-- Extract --
There's something joyous about UK sitcoms from the mid-part of the nineteen seventies. Amateur they may well be, full of missed cues and fluffed lines they certainly are, but they're also unmistakably British: products of the first half of that strangest of periods, when the hippy idealism of London in the 1960s spread out weakly across the provinces, and the counter-culture, ruthlessly diluted until the original sense of revolution had all but disappeared, was invited into suburban living-rooms.
That they were popular with the viewing public is without doubt, even if TV critics scoffed at them (one American critic memorably describing the US version of Man About the House as "quite simply, the worst piece of sitcom trash that's ever been on television")
. Viewing figures were high enough to lead to spin-off series (Man About the House alone generated two successful follow-ups in George and Mildred and Robin's Nest plus attendant movies), format exports to the USA* and to make stars of the actors involved.
Interestingly, they were also part of that period in UK television history when the various regional ITV companies were not - as they are now - completely without merit. While the very top layer of sitcoms in the period were predominantly made by the BBC, there were plenty of ITV offerings in an equally vibrant second tier of comedies. For every Porridge occupying the very pinnacle of comedy, there was a lesser - but still entertaining - Please Sir! down amongst the foothills. But what unites each of these shows is that most 1970s of phenomena, the movie adaptation.

-- Information provided --

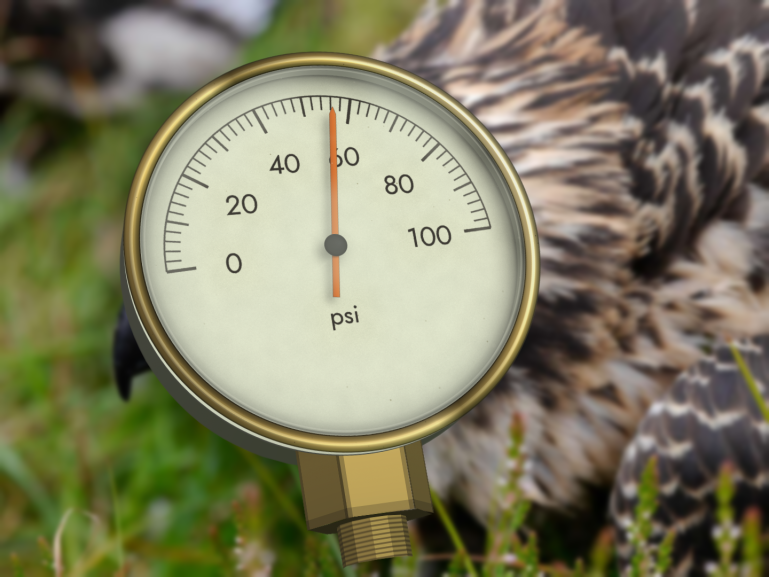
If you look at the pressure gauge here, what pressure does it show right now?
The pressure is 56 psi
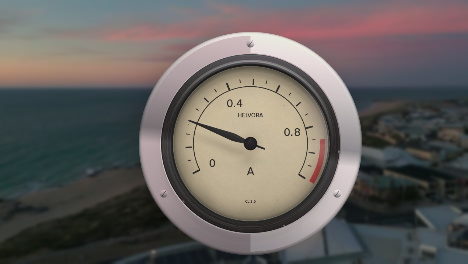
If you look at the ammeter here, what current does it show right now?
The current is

-- Exercise set --
a) According to the sitcom passage, which two follow-up series came out of Man About the House?
b) In one to three sentences, explain why the sitcom passage calls these mid-1970s shows unmistakably British.
c) Output the part of the sitcom passage between "Interestingly, they were" and "the movie adaptation.", inclusive, word for word.
Nothing in the listing is needed to complete this work.

-- Responses by task --
a) George and Mildred and Robin's Nest.

b) They came out of the first half of the 1970s. In that period the hippy idealism of 1960s London spread weakly across the provinces, and a heavily diluted counter-culture was invited into suburban living rooms.

c)
Interestingly, they were also part of that period in UK television history when the various regional ITV companies were not - as they are now - completely without merit. While the very top layer of sitcoms in the period were predominantly made by the BBC, there were plenty of ITV offerings in an equally vibrant second tier of comedies. For every Porridge occupying the very pinnacle of comedy, there was a lesser - but still entertaining - Please Sir! down amongst the foothills. But what unites each of these shows is that most 1970s of phenomena, the movie adaptation.